On Monday, the Nigerian government will commence the trial of the arrested leader of the Indigenous People of Biafra, Nnamdi Kanu with just 10 journalists and four cameramen accredited to cover the live proceedings.
A statement by the Chief Information Officer of the Federal High Court sitting in Abuja, Cathryn Oby Christopher, confirms that just ten Nigerian media organisations have been granted accreditation.
The decision of the court has been greeted with criticisms from legal practitioners in the country, who have tagged it a “secret trial”.
Nigeria has over a hundred media stations, including broadcast and print media and many are left to wonder why the court has chosen to limit the coverage of the trial of a man who has been well covered in the news since his trial began four years ago.
IPOB Members Storm Court
Members of the Indigenous People of Biafra (IPOB) stormed the court on Monday, chanting Kanu’s name and calling for his release. They were held back by Police officers present at the court and were stopped from getting inside the court premises.
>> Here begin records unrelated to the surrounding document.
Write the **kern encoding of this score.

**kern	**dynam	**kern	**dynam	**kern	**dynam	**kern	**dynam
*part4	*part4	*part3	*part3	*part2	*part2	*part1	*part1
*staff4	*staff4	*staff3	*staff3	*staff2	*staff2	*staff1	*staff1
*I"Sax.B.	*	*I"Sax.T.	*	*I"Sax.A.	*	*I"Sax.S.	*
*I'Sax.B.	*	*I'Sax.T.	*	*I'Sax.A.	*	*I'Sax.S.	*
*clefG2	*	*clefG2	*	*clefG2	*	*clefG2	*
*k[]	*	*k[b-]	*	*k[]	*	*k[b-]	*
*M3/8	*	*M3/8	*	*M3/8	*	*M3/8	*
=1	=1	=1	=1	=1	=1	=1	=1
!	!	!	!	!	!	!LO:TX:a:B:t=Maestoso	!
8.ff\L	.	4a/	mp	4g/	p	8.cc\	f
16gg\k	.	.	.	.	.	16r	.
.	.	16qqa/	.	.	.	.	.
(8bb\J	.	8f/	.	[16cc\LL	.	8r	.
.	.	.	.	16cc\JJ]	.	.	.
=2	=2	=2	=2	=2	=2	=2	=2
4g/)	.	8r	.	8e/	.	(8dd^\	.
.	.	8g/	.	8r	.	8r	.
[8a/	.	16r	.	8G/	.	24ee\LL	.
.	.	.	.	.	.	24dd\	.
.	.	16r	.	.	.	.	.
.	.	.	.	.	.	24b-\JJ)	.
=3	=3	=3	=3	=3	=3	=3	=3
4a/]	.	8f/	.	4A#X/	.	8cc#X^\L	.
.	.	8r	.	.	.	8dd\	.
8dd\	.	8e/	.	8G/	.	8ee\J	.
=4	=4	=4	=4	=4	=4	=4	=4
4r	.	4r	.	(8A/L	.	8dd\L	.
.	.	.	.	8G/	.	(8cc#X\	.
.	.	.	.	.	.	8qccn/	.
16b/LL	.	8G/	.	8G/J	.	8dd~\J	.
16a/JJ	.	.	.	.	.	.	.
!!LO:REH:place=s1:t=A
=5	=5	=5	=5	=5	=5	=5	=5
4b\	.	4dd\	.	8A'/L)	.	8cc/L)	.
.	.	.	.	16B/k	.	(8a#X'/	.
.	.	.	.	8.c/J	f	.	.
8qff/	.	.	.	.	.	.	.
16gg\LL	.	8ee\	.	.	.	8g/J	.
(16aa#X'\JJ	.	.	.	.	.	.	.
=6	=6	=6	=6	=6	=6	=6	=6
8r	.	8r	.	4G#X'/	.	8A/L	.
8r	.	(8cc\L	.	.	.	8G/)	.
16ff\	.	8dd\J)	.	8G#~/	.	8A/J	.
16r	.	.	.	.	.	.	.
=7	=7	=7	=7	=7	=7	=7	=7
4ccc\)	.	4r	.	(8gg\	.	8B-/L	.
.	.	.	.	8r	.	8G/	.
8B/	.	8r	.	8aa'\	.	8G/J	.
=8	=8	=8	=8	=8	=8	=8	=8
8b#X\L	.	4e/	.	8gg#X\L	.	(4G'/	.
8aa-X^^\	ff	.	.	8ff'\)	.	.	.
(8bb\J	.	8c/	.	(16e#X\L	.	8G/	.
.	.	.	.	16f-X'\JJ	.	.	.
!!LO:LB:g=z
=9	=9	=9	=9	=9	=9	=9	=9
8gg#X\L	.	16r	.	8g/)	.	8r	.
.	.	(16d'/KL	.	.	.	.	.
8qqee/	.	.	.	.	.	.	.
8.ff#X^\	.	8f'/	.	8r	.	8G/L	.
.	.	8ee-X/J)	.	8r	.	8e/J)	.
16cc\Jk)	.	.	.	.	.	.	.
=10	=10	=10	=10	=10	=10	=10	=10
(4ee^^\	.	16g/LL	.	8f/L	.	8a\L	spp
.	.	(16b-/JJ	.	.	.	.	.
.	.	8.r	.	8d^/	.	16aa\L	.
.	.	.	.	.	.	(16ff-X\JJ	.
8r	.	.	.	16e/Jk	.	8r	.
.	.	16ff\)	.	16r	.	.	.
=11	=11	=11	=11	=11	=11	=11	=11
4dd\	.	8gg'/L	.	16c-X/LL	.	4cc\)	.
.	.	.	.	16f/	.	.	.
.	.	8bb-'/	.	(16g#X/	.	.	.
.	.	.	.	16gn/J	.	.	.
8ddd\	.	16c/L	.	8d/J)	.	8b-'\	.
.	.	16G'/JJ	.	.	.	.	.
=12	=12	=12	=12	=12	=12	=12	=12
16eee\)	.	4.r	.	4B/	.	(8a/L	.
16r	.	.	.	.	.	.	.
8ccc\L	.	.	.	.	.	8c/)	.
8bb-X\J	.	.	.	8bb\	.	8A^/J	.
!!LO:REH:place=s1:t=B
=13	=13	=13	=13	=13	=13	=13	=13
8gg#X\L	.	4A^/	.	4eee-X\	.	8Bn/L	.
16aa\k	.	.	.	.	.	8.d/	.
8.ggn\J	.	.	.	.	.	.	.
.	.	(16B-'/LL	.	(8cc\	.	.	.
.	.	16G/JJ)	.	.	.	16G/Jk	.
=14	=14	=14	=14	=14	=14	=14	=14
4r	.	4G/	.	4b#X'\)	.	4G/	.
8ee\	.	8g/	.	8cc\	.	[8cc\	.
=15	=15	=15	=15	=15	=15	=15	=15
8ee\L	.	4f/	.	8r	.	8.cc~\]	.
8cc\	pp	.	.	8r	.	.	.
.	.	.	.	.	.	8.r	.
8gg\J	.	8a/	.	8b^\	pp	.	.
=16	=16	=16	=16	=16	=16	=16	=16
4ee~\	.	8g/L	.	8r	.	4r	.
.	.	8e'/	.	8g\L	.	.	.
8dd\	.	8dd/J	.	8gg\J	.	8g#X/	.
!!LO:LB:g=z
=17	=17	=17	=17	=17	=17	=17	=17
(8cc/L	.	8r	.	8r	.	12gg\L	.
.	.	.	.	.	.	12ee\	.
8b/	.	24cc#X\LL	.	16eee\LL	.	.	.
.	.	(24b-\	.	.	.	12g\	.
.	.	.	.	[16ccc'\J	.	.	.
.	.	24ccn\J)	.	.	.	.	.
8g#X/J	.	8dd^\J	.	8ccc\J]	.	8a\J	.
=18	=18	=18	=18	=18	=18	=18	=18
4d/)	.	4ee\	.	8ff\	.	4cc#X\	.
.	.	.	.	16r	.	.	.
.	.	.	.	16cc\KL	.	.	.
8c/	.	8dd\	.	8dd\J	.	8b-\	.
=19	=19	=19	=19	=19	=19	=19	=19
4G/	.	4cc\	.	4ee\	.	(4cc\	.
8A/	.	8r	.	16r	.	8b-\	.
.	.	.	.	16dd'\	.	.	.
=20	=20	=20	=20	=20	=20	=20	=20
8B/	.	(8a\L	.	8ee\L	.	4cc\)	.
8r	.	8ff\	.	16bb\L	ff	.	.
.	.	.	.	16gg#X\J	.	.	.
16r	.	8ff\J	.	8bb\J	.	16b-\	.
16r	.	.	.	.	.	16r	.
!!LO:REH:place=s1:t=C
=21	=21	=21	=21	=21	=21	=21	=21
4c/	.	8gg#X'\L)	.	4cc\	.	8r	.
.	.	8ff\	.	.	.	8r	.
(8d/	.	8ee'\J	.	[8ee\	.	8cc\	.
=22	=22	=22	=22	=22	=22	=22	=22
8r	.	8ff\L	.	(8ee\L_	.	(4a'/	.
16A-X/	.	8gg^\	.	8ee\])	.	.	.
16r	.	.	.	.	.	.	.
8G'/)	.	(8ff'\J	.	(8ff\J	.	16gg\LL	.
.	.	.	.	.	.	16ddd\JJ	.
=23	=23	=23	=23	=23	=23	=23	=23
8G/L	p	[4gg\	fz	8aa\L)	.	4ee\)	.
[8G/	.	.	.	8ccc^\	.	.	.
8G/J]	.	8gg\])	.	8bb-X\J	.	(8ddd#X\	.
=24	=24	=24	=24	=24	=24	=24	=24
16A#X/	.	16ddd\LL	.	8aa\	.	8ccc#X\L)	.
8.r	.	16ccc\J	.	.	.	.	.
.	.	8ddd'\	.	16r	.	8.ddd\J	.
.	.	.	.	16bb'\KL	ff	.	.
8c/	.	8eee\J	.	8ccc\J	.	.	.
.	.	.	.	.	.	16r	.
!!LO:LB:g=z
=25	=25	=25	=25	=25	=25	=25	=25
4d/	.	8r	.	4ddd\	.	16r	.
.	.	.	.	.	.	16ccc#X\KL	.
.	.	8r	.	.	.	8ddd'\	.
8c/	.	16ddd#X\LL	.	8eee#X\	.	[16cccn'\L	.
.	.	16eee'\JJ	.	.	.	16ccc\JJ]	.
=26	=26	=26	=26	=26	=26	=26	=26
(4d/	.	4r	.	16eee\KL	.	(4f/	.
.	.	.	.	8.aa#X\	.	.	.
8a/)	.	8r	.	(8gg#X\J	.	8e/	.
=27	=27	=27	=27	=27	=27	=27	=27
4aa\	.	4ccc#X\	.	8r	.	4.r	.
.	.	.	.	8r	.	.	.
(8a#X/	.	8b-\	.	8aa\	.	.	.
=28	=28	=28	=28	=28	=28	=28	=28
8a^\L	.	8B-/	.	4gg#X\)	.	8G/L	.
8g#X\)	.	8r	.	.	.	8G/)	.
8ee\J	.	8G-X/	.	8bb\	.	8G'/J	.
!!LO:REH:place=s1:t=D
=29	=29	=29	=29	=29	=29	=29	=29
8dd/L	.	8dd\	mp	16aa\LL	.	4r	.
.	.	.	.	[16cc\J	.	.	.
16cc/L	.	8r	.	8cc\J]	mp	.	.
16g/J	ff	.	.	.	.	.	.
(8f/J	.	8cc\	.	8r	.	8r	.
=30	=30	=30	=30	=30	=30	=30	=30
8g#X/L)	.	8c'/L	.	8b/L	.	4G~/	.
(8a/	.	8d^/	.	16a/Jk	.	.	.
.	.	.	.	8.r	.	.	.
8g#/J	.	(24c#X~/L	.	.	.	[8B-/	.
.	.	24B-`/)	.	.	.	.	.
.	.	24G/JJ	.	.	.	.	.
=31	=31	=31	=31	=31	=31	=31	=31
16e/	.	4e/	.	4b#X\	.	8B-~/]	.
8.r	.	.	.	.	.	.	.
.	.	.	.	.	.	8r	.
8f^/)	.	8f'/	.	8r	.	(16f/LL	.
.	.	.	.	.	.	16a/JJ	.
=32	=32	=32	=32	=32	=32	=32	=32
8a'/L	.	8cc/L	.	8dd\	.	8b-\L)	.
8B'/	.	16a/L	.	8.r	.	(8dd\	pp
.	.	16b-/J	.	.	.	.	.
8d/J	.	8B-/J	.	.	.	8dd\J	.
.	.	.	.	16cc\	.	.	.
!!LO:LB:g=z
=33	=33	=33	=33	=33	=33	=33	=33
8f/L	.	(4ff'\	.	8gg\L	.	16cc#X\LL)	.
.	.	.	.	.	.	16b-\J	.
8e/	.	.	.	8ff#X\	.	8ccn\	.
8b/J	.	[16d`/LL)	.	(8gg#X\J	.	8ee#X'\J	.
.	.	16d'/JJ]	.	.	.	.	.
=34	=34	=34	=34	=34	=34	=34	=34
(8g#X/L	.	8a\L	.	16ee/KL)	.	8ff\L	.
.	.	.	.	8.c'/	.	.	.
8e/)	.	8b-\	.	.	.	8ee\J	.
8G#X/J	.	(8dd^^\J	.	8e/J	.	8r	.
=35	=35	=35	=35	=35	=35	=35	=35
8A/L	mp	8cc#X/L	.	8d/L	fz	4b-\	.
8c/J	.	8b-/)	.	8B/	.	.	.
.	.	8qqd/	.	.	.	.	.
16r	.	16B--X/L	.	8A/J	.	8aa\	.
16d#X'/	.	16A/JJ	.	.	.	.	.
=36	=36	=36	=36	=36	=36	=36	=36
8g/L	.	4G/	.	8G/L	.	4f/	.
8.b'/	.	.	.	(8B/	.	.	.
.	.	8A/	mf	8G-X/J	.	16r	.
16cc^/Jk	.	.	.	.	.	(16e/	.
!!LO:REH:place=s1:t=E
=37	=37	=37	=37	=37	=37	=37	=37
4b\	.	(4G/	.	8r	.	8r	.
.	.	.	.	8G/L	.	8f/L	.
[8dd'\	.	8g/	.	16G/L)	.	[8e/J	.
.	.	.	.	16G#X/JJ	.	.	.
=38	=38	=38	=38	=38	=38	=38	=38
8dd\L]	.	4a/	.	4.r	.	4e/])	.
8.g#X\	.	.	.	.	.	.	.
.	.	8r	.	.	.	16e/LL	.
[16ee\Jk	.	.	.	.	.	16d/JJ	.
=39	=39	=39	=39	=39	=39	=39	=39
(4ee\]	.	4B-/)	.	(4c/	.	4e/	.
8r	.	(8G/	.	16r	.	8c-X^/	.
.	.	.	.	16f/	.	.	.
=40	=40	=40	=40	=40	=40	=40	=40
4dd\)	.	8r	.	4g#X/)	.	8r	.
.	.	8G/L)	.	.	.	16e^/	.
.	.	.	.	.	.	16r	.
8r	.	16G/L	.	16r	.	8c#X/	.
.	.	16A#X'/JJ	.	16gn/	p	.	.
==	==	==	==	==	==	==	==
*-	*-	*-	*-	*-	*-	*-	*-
Minister of Justice, Abubakar Malami (SAN) had previously warned IPOB members not to come near the court premises as IPOB-branded shirts or face caps will not be allowed.
The members, however, defied the warnings and numbering up to 30, showed up at the court premises on Monday in support of their leader who is in court for charges of treasonable felony.
Kanu was arrested in 2017, and bailed health grounds. He jumped bail. His continuous absence from court led to Justice Binta Nyako, the presiding judge’s termination of his bail and resumption of his trial.
He was re-arrested on the 25th of June and was extradited to Nigeria where he was immediately arraigned. His trial was adjourned to today, the 26th of July.
If found guilty of these charges and possible additional charges against him, Kanu faces a 20-year jail term or worse still, a death penalty, according to the Terrorism Prevention Act.
Section 4 of the Act states that: (1) A person who knowingly, in any manner, solicits or renders support for (a) an act of terrorism; or (b) a proscribed organisation or an internationally suspected terrorist group. an offence under this Act and shall on conviction be liable to imprisonment for a maximum term of 20 years.
(2) without prejudice to subsection (2) of this section, where death results from any terrorist act the penalty shall be death sentence.
Kanu in new accusations against him, was said to be culpable in the death of 60 people in four months of violent attacks in the South-East and South-South regions.
His current charge of treasonable felony also has the punishment of life imprisonment or death sentence as prescribed in Sections 37 and 41 of the Criminal Code Act.